At this crucial time, the following help may be available from UKEF:

  • If your business is facing disruption due to late payments, UKEF can help ease cash flow constraints by guaranteeing bank loans through its Export Working Capital Scheme
  • If you are concerned about getting paid, UKEF offers an export insurance policy that can help you recover the costs of fulfilling an order that is terminated by events outside your control
  • UKEF can also support finance for overseas buyers through the Direct Lending Facility scheme, so they can continue to buy your goods and services
  • UKEF has over £4 billion of capacity to support UK firms exporting to China, as well as significant capacity across other markets affected by Coronavirus (COVID-19) to help cover these risks.

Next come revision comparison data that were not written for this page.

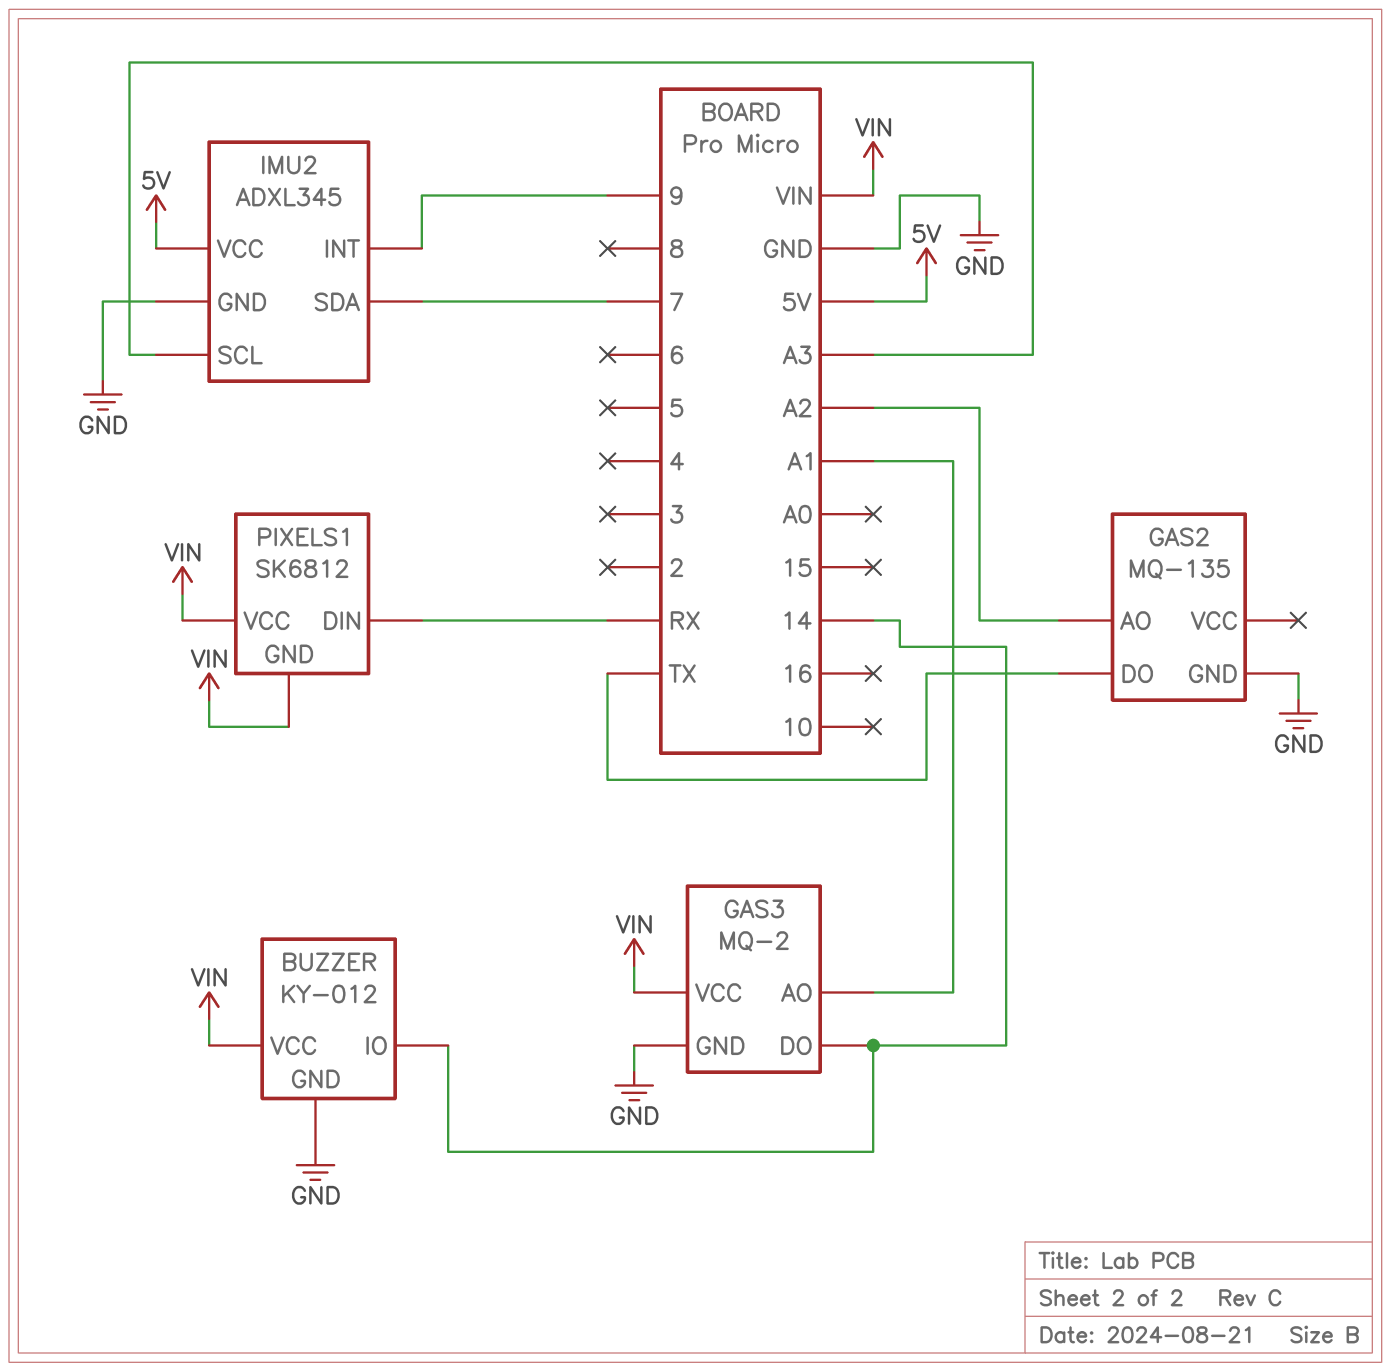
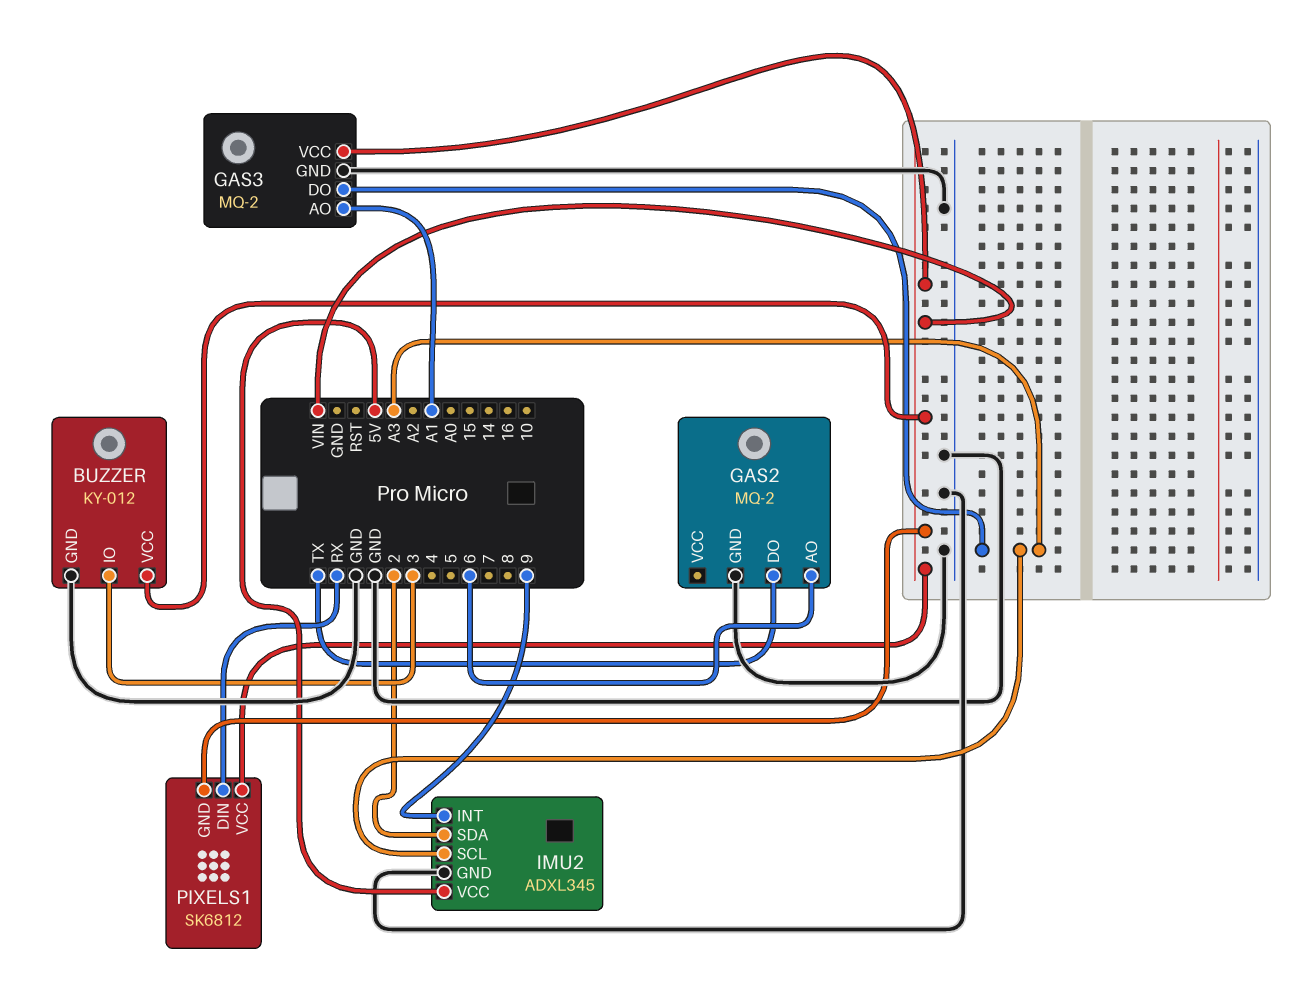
BUZZER pin IO: 14 -> 3
GAS2: MQ-135 -> MQ-2
GAS2 pin AO: A2 -> 6
GAS3 pin DO: 14 -> A3
IMU2 pin SDA: 7 -> 2

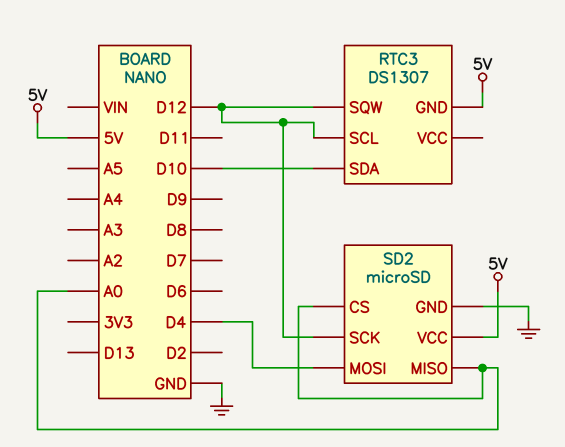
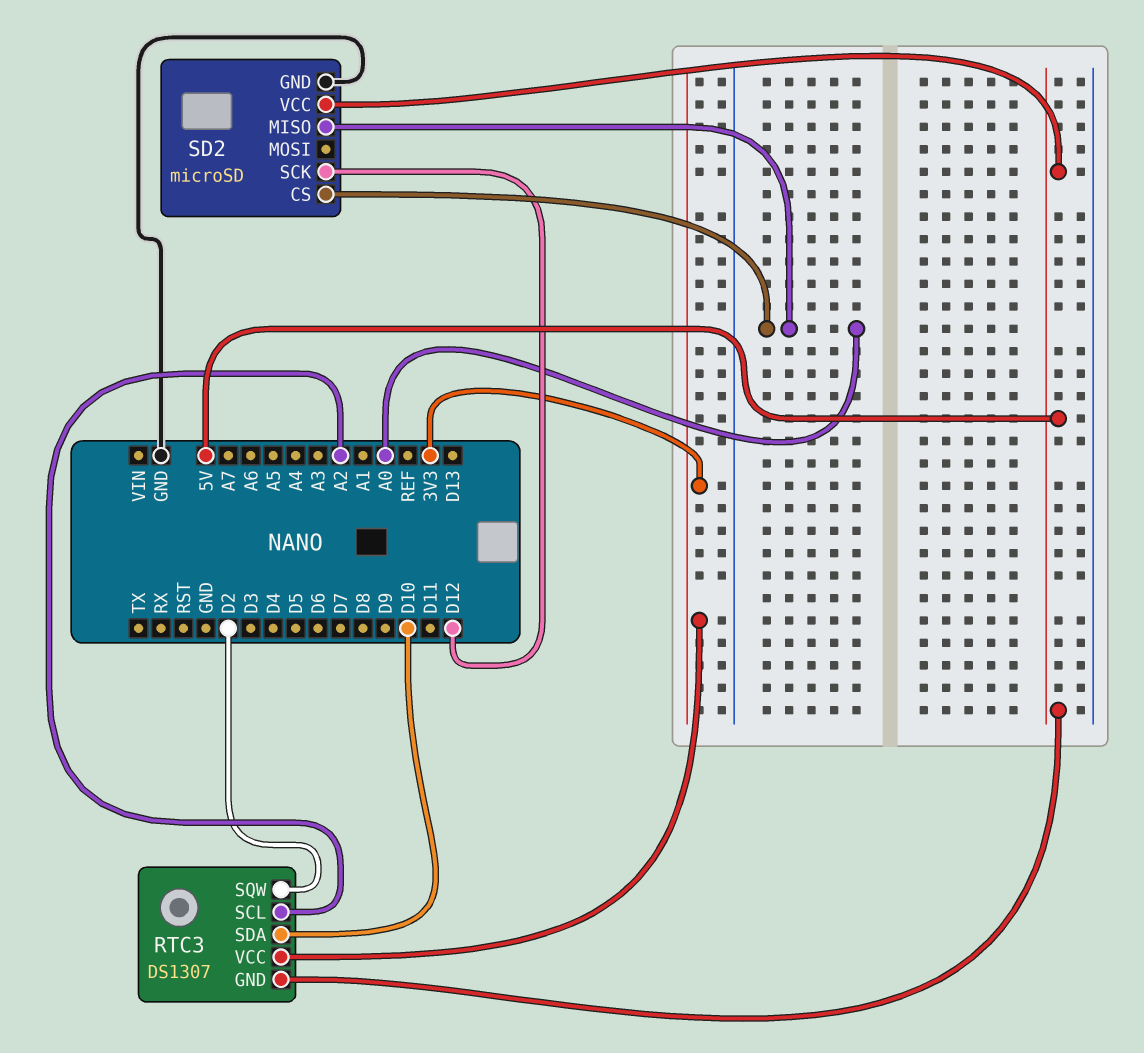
RTC3 pin SCL: D12 -> A2
RTC3 pin SQW: D12 -> D2
RTC3 pin VCC: none -> 3V3
SD2 pin MOSI: D4 -> none

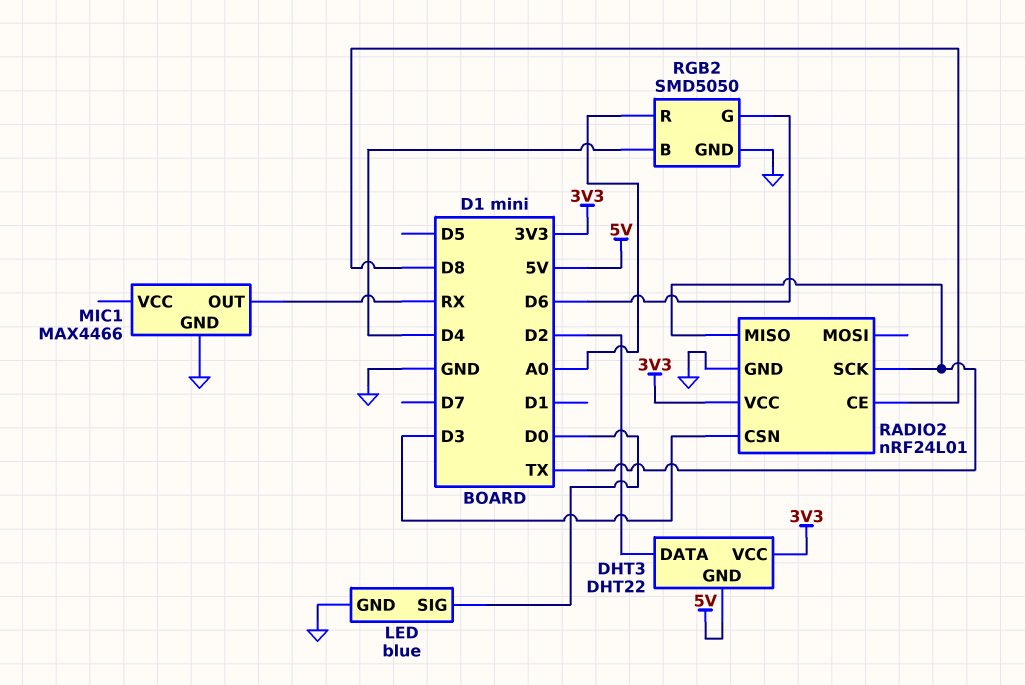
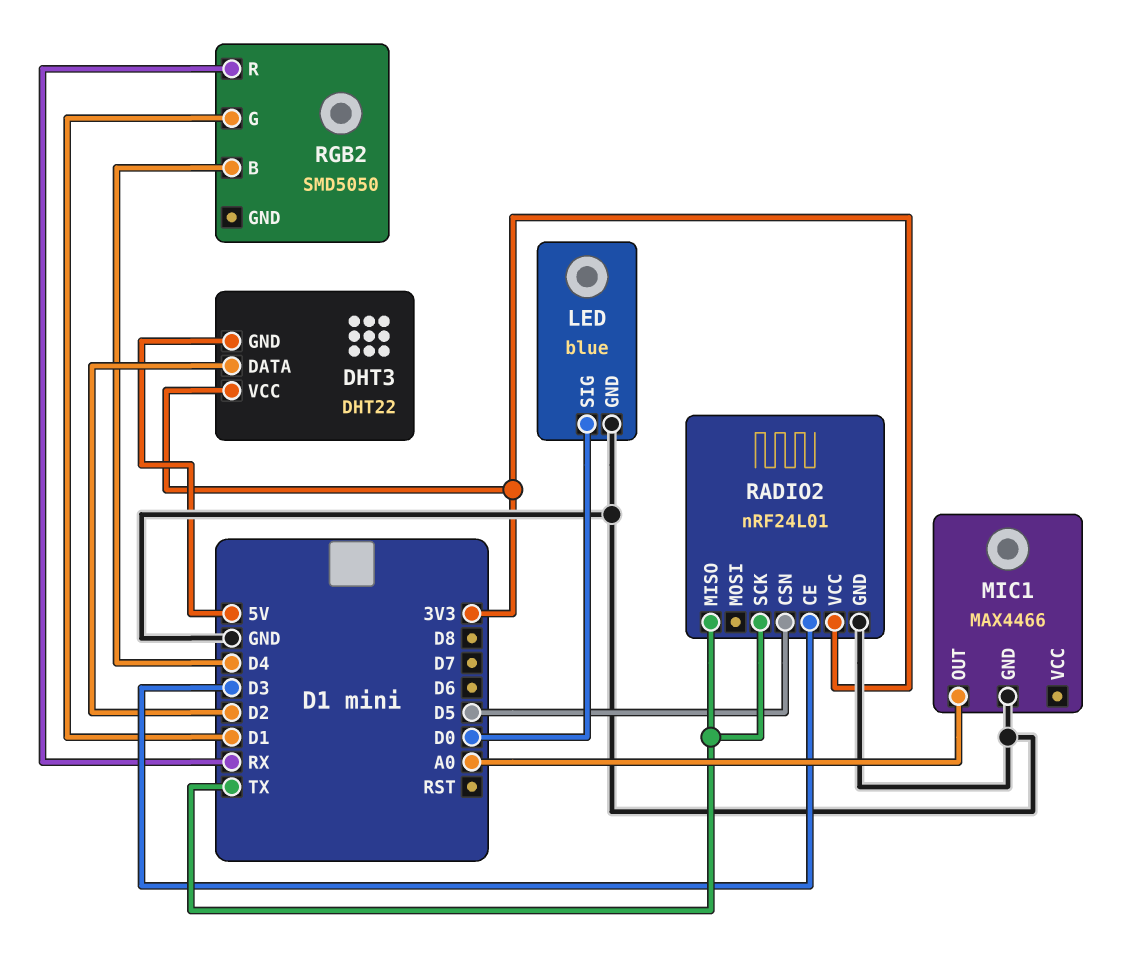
MIC1 pin OUT: RX -> A0
RADIO2 pin CE: D8 -> D3
RADIO2 pin CSN: D3 -> D5
RGB2 pin G: D6 -> D1
RGB2 pin GND: GND -> none
RGB2 pin R: A0 -> RX

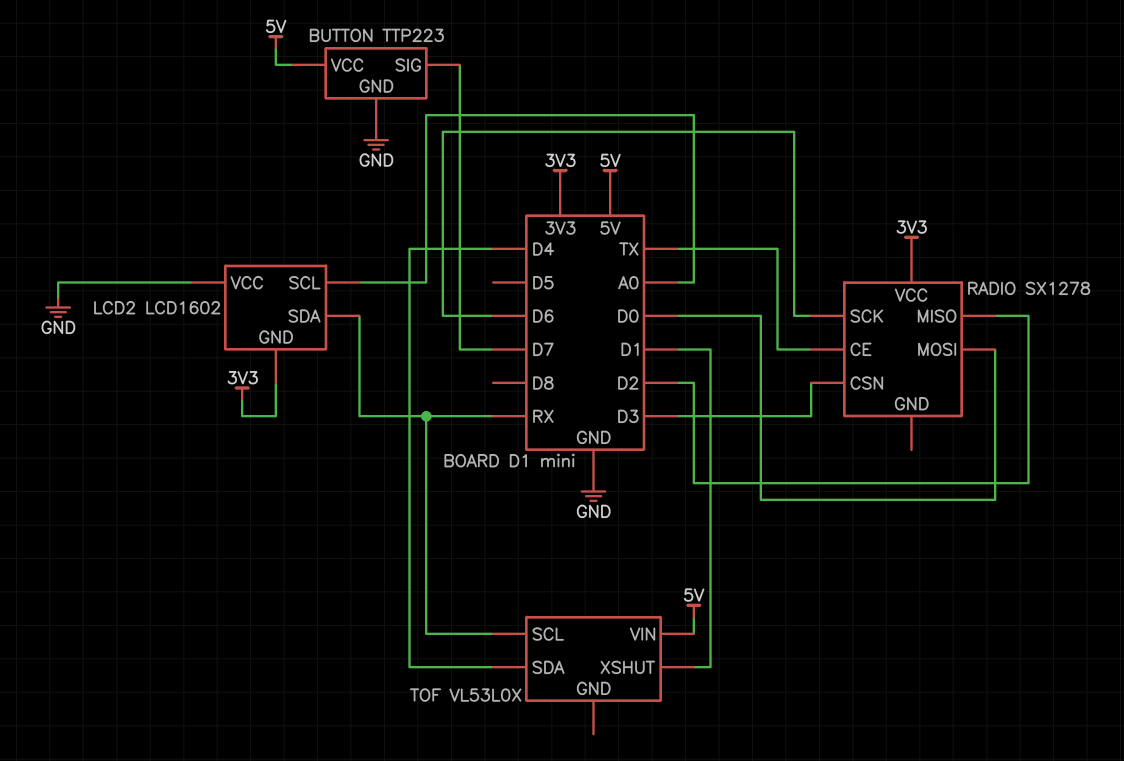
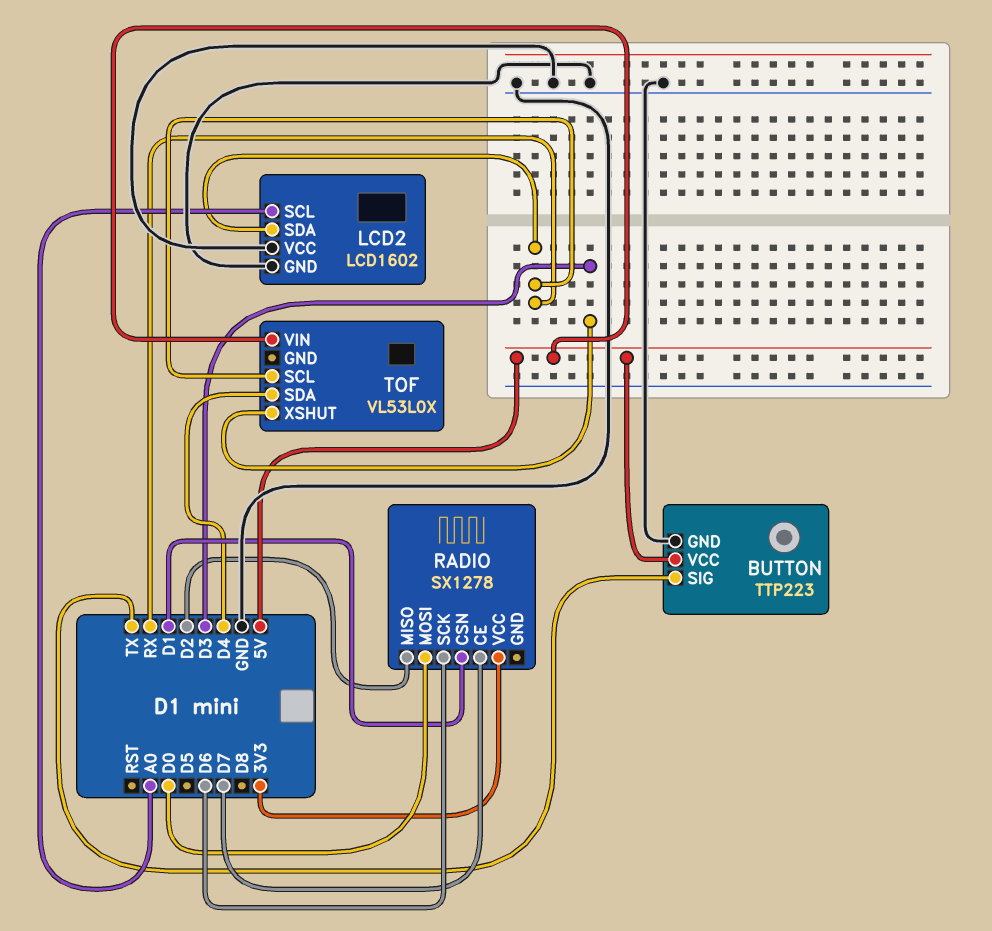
BUTTON pin SIG: D7 -> TX
LCD2 pin GND: 3V3 -> GND
RADIO pin CE: TX -> D7
RADIO pin CSN: D3 -> D1
TOF pin XSHUT: D1 -> D3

Foreign currency considerations



There are special rules that must be considered when buying and selling assets in foreign currency. This is sometimes known as a barter transaction. As a general rule when a foreign currency transaction takes place at arm’s length, the value of the consideration is the sterling equivalent of the amount paid for the asset at the date of acquisition and / or disposal.

HMRC provides the following explanatory example where US shares are bought for US dollars in a bargain at arm’s length for full consideration:

  • the acquisition cost of the shares is the sterling equivalent of the dollars given at the exchange rate in force at the date of acquisition of the shares;
  • the consideration for disposal of the dollars is the sterling value of the shares received in exchange.

HMRC supported by case law, will not accept that the gain or loss on an asset acquired and disposed of for foreign currency should itself be computed in foreign currency, and then converted into sterling at the rate ruling at the time of the disposal of the asset. These rules can create unusual scenarios where a profit or loss in a foreign currency transaction due to currency movements, can create a significantly different outcome when the values are converted to sterling.